N agents hold resource shares w_i (sum 1), each with a fixed capability c_i. Per step:

  • Myopic optimisation (discrete replicator): w_i grows with its capability advantage over the mean, scaled by substrate health H.
  • Activity / entropy load: demand = η · Σ c_i w_iraw capability- weighted throughput, independent of H (matching the canonical TEO dissipation of §2.5: a non-self-throttling optimiser dumps entropy at a rate set by what it does).
  • Budget (the P7 mechanism):
  • hard — realised activity is clipped to D (a hardware/protocol limit the optimiser cannot exceed); overshoot can never accumulate;
  • soft — the optimiser routes around the limit (a fraction evade of the over-budget activity still happens; evade=1 ⇒ purely advisory).
  • Regulation γ: simplex-preserving redistribution above x_reg (the §2.4 brake) — the only thing that limits concentration.
  • Substrate: Ω += max(0, realised − D); collapse when Ω ≥ S_max.
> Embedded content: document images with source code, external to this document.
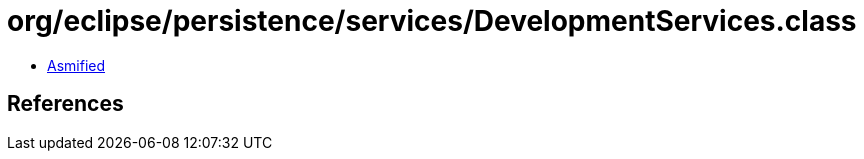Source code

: = org/eclipse/persistence/services/DevelopmentServices.class

 - link:DevelopmentServices-asmified.java[Asmified]

== References

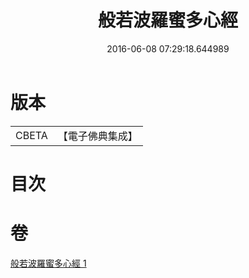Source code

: #+TITLE: 般若波羅蜜多心經 
#+DATE: 2016-06-08 07:29:18.644989

* 版本
 |     CBETA|【電子佛典集成】|

* 目次

* 卷
[[file:KR6c0131_001.txt][般若波羅蜜多心經 1]]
Outcomes per run: monopoly (max_i w_i ≥ x_crit, a V1 failure) and collapse (Ω ≥ S_max, a V3 failure). Over many seeds we report the frequency of each — the "runaway frequency" of P7.

What it shows

  • P7 — under a hard budget the substrate-collapse frequency is ≈0 at every capability level; under a soft budget it rises with capability (here: 0 → 1 as the capability scale crosses C = D/η). Hard budgets prevent the runaway; soft (routable) ones do not.
  • P8 — a hard budget addresses only the substrate axis. At high capability with weak regulation, monopoly still occurs under a hard budget (≈26% of runs at C=1.8, γ=0.3). Only hard budget and adequate γ keep both failure modes near zero — the agent-ecology echo of Appendix C.4: capability is a shared driver, and single-axis fixes fail.

Running

python agent_budget_sim.py            # console: P7 + P8 frequency tables
python agent_budget_sim.py --save      # also write the Appendix-D figure
python agent_budget_sim.py --save -o DIR

The figure teo_p7p8_agent_ecology.png is consumed by Appendix D of the paper. Requires numpy, matplotlib (repo requirements.txt).